**Tugas 1**
Jawab pertanyaan berikut berdasarkan teks somasi, masing-masing pada barisnya sendiri dengan tanda (a), (b), dan (c):
(a) Jabatan apa yang disebut dipegang Gibran untuk periode 2024-2029?
(b) Berapa hari batas waktu yang diberikan kepada Gibran untuk mengundurkan diri?
(c) Kepada lembaga apa permasalahan ini akan dibawa jika Gibran tidak mengundurkan diri?
**Tugas 2**
Salin ulang kata demi kata bagian teks somasi yang dibuka dengan kata-kata "7. Dengan demikian, keberadaan" dan ditutup dengan "WAKIL PRESIDEN RI.".

**Teks Sumber**
================
7. Dengan demikian, keberadaan Gibran dalam jabatan sebagai Wakil Presiden RI periode 2024-2029 telah mendelegitimasi Pemerintahan hasil Pemilu 2024 dan membuat noda hitam dalam sejarah demokrasi dan ketatanegaraan Indonesia.
M A K A,
demi keabsahan dan legitimasi Pemerihan hasil Pemilu 2024, kami menyampaikan SOMASI PERTAMA dan TERAKHIR kepada Gibran agar dalam tempo 7 (tujuh) setelah menerima SOMASI ini, segera menyatakan MENGUNDURKAN DIRI dari Jabatan WAKIL PRESIDEN RI.
Apabila setelah lewat dari 7 (tujuh) hari setelah SOMASI ini diterima, Gibran tidak mengundurkan diri dari Jabatan WAKIL PRESIDEN RI, maka kami akan membawa permasalahan ini sebagai ASPIRASI MASYARAKAT kepada MPR RI untuk menyelenggarakan sebuah SIDANG MPR RI guna MENDISKUALIFIKASI (BUKAN MEKANISME PEMAKZULAN) JABATAN WAKIL PRESIDEN atas nama Gibran Rakabuming Raka.
================
**Data Tersedia**

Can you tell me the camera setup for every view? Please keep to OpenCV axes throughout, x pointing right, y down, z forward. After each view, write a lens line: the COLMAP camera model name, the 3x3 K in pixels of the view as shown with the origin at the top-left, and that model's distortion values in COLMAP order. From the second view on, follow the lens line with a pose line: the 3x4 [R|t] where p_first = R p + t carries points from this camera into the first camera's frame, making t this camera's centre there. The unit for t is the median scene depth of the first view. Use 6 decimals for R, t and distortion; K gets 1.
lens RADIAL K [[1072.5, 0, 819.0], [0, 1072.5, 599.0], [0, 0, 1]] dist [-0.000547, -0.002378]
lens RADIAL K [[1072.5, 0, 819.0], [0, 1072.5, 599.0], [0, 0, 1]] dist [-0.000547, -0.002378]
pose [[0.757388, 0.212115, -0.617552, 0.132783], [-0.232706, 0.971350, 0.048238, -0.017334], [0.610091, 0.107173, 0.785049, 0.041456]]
================
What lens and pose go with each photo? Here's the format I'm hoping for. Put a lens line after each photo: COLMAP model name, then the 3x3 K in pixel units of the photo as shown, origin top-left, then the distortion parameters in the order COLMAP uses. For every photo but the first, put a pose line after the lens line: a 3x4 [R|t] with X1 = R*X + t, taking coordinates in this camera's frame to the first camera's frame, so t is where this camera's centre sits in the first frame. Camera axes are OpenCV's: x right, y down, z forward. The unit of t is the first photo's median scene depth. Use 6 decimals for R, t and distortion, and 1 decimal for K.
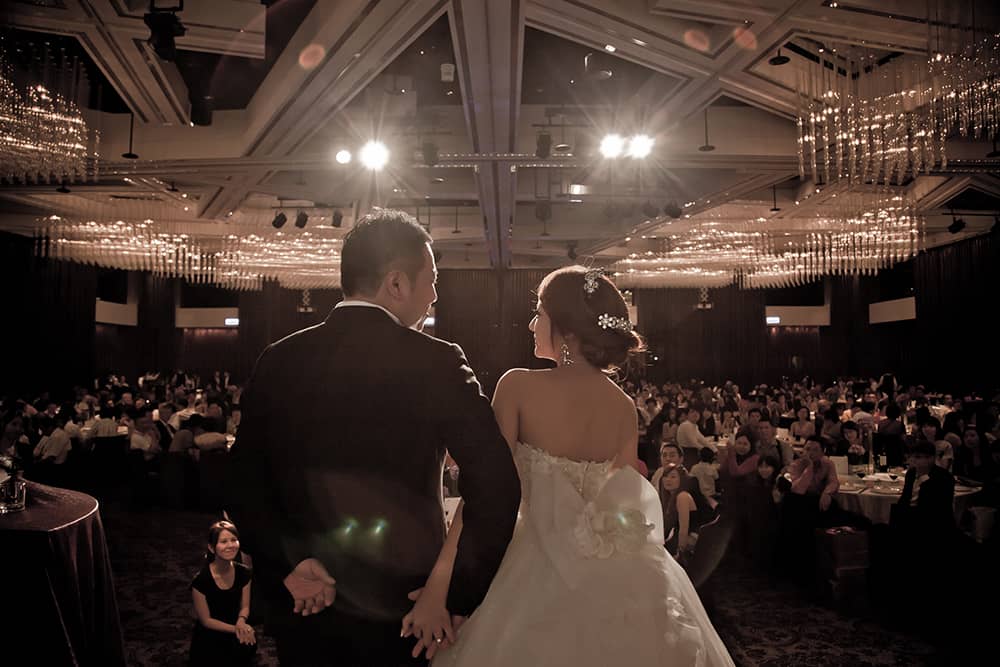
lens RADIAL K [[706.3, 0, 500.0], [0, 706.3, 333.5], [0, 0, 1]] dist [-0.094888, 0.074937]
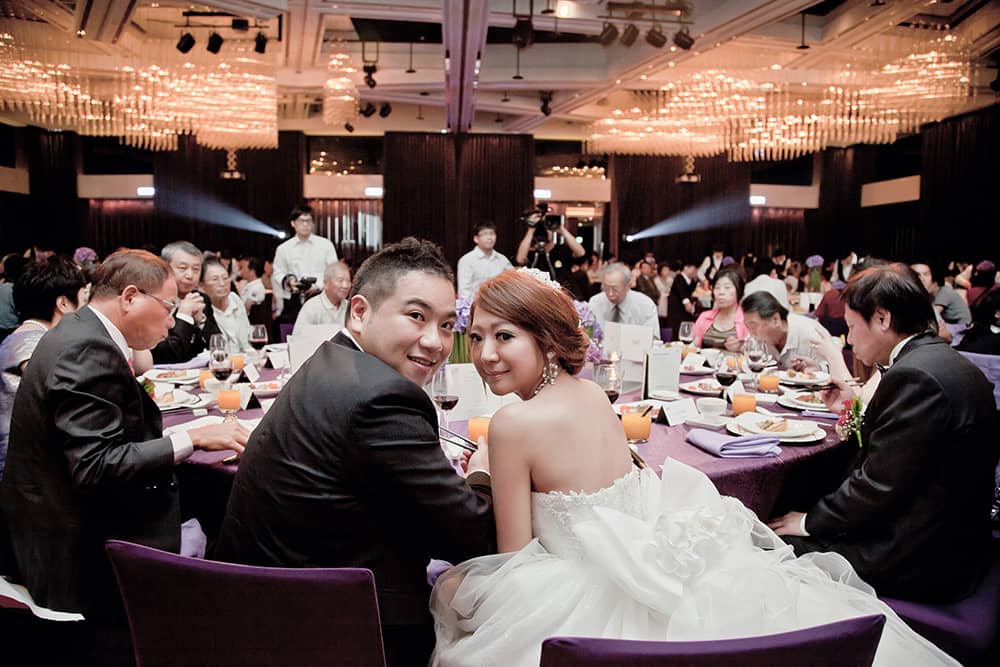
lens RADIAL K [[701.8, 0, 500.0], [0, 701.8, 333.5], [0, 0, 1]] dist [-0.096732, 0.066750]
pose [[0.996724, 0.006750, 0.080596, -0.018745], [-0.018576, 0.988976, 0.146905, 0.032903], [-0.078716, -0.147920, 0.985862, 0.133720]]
================
**Jawaban Tugas 1**
(a) Wakil Presiden RI
(b) 7 (tujuh) hari
(c) MPR RI

**Jawaban Tugas 2**
7. Dengan demikian, keberadaan Gibran dalam jabatan sebagai Wakil Presiden RI periode 2024-2029 telah mendelegitimasi Pemerintahan hasil Pemilu 2024 dan membuat noda hitam dalam sejarah demokrasi dan ketatanegaraan Indonesia.
M A K A,
demi keabsahan dan legitimasi Pemerihan hasil Pemilu 2024, kami menyampaikan SOMASI PERTAMA dan TERAKHIR kepada Gibran agar dalam tempo 7 (tujuh) setelah menerima SOMASI ini, segera menyatakan MENGUNDURKAN DIRI dari Jabatan WAKIL PRESIDEN RI.